Debris flow volume prediction model based on a hybrid BP neural network optimized by adaptive weighted average algorithm with spiral search enhancement
摘要
Precise forecasting of debris flow volume is critical for mitigating its catastrophic impacts in mountainous areas. Traditional machine learning models often exhibit low accuracy and instability, especially with small datasets. Likewise, current meta-heuristic optimization algorithms need improved balance between exploration and exploitation. To address these limitations, this study proposes a hybrid model (IWAA-BPNN) combining an improved weighted average algorithm (IWAA) and back propagation neural network (BPNN) for high-precision debris flow volume prediction.

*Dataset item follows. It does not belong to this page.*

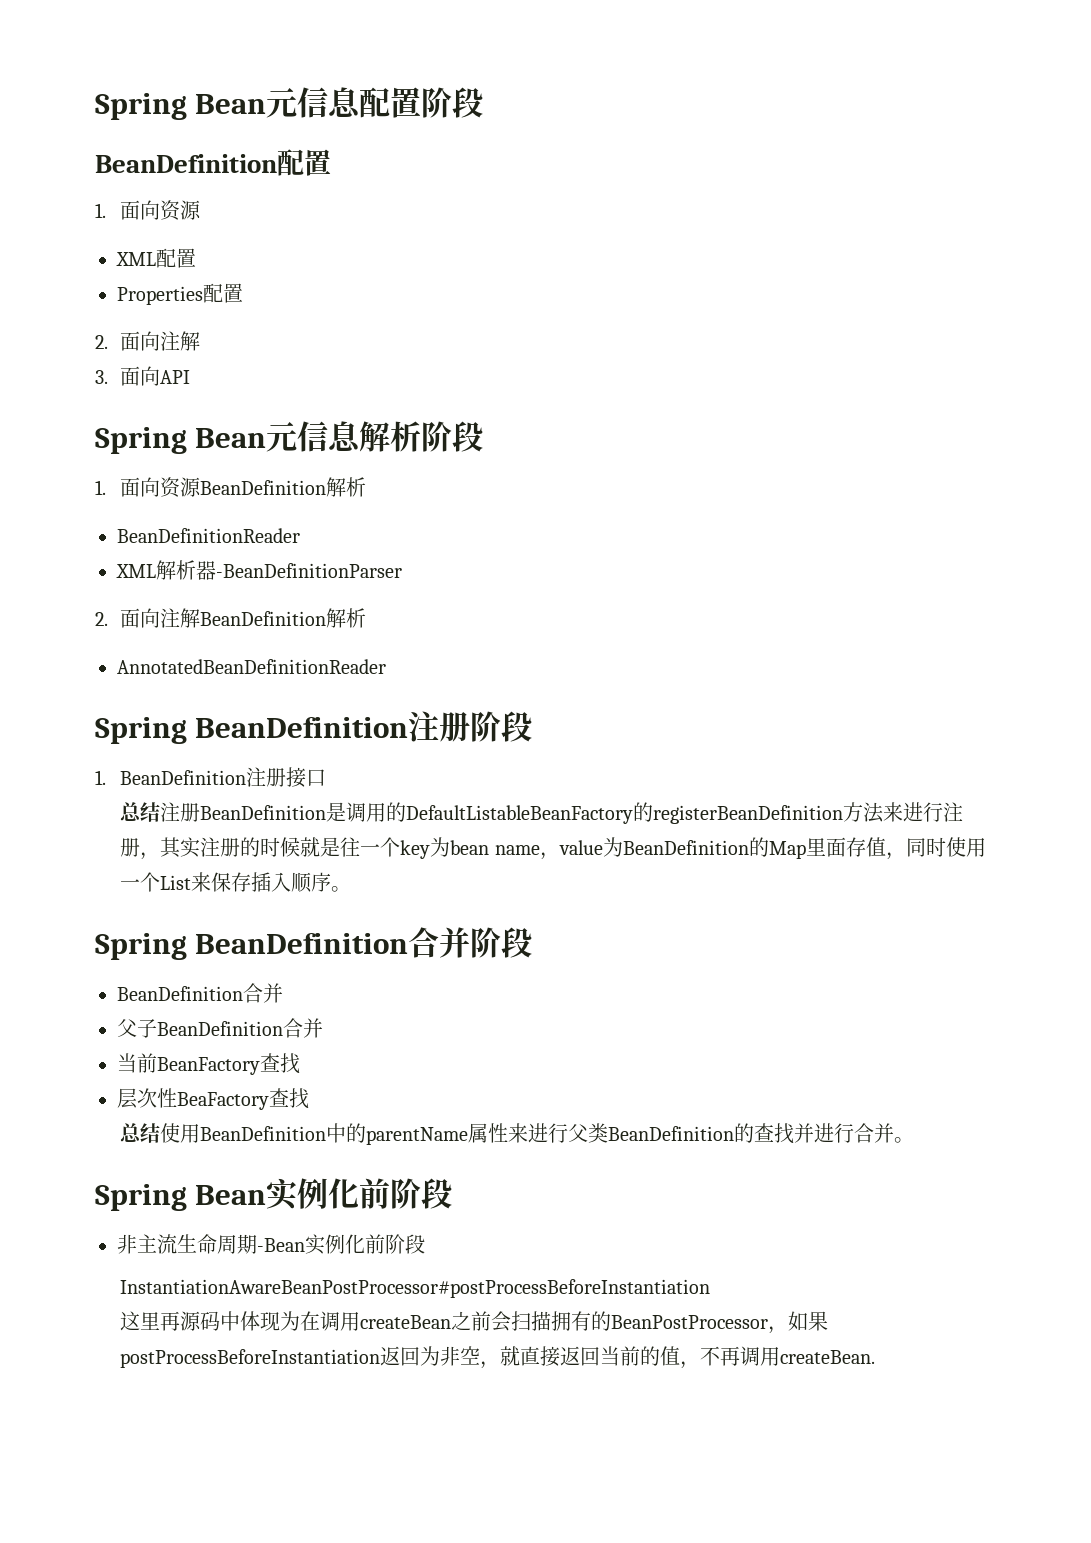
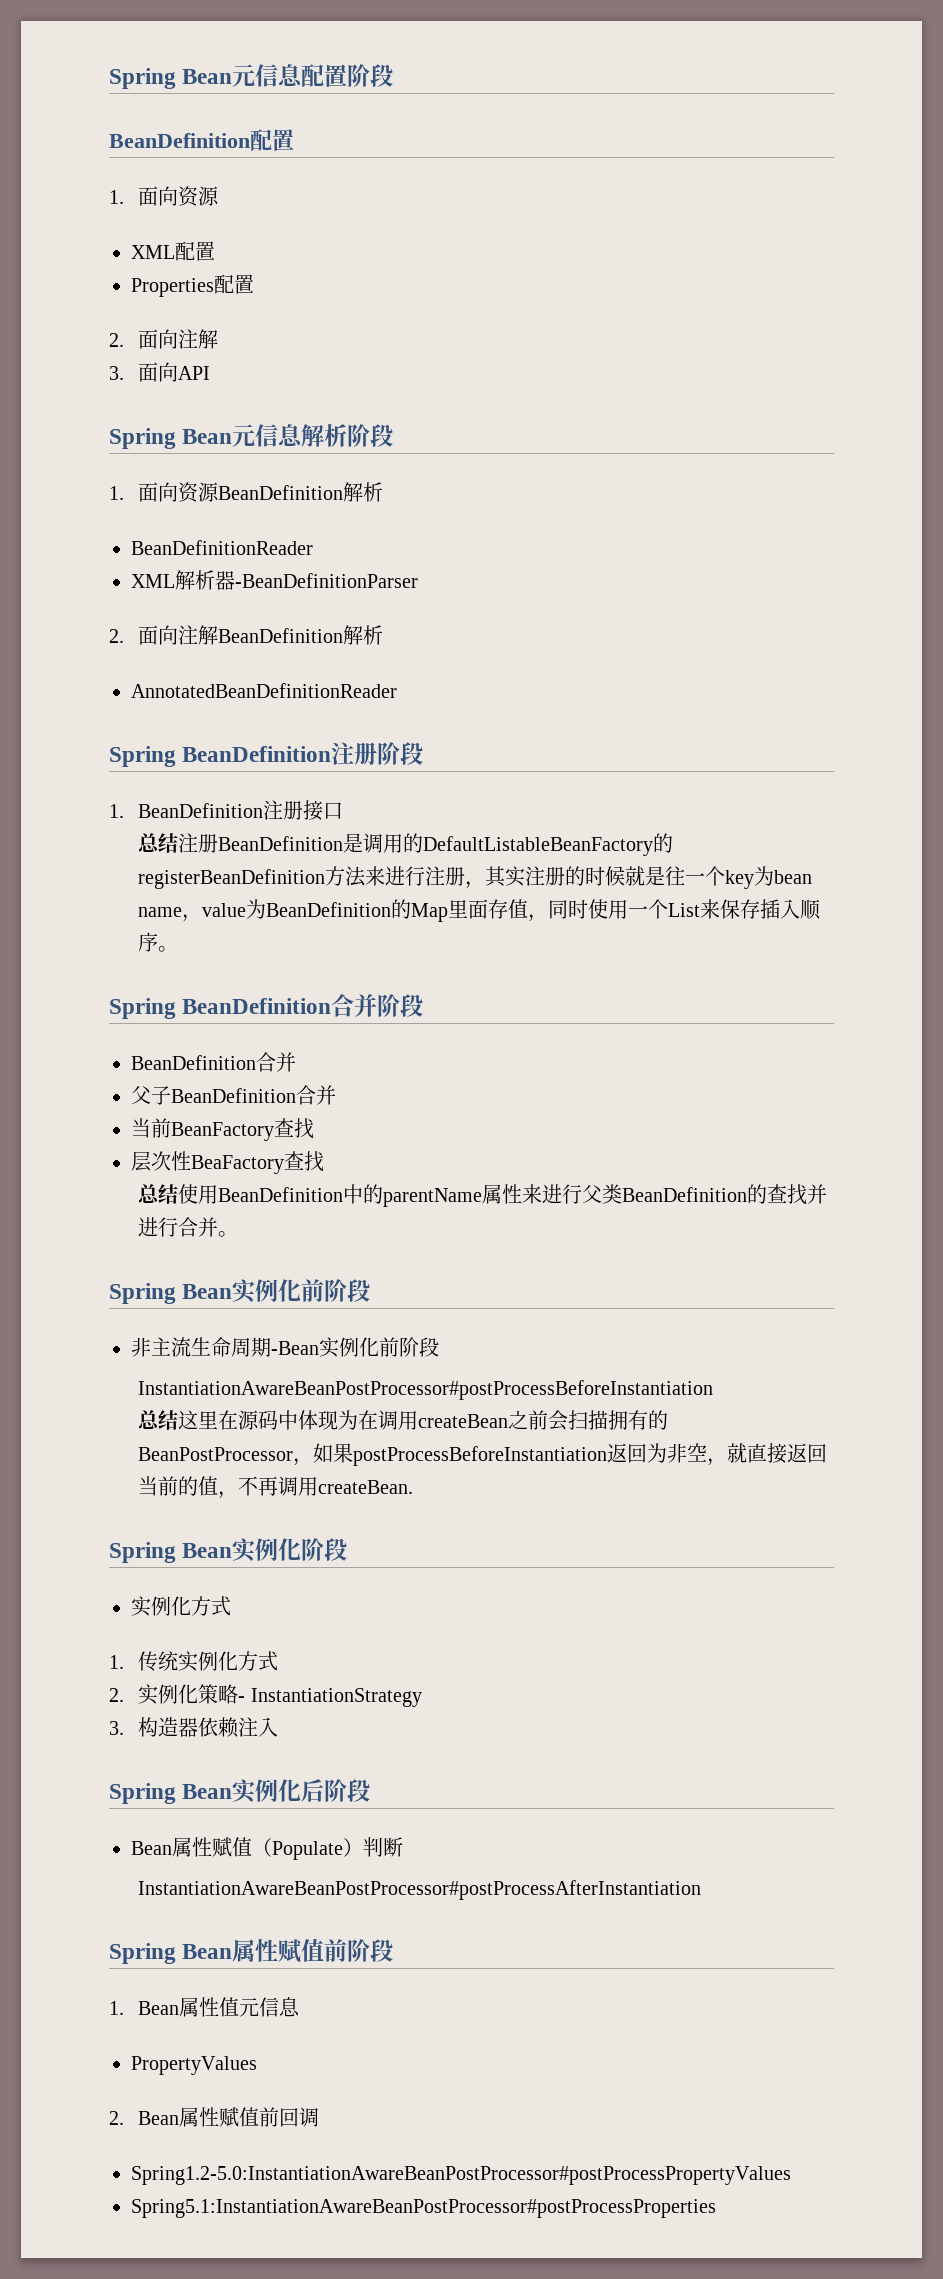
[120,1311,181,1331] 这里再 -> [138,1410,239,1430] 总结这里在
(876, 1357) none -> [109,1538,348,1563] [131,1596,231,1617] [109,1651,279,1672] [109,1684,422,1707] [109,1717,279,1738] [109,1779,371,1804] [131,1837,403,1860] [138,1880,702,1900] [109,1939,394,1964] [109,1997,301,2017] [131,2056,257,2075] [109,2107,320,2127] [131,2166,791,2185] [131,2199,716,2218] // Spring Bean实例化阶段 // 实例化方式 // 1.传统实例化方式 // 2.实例化策略- InstantiationStrategy // 3.构造器依赖注入 // Spring Bean实例化后阶段 // Bean属性赋值（Populate）判断 // InstantiationAwareBeanPostProcessor#postProcessAfterInstantiation // Spring Bean属性赋值前阶段 // 1. Bean属性值元信息 // PropertyValues // 2. Bean属性赋值前回调 // Spring1.2-5.0:InstantiationAwareBeanPostProcessor#postProcessPropertyValues // Spring5.1:InstantiationAwareBeanPostProcessor#postProcessProperties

Dimensionality reduction was performed using Spearman's correlation coefficient and maximal information coefficient, identifying five key factors. The WAA algorithm was improved through good point set initialization, adaptive weight adjustment, and spiral search strategies, which optimized BPNN parameters and enhanced both global and local search capabilities. Validation with real-world debris flow cases from Beichuan County showed the IWAA-BPNN model achieved exceptional performance (R2 = 98.5%). Comparative analysis with mainstream BPNN-integrated algorithms (PSO-BPNN and WOA-BPNN) and standalone BPNN showed R2 improvements of 6.62, 8.55, and 10.22%, respectively. Stability was assessed via five independent inner-loop validations, with results indicating the mean absolute percentage error remained below 7% across all tests. This highlights the robustness of the proposed model, offering a novel strategy for debris flow risk management in data-scarce scenarios. This study provides valuable insights for debris flow prevention in small-sample scenarios and contributes to machine learning algorithm development.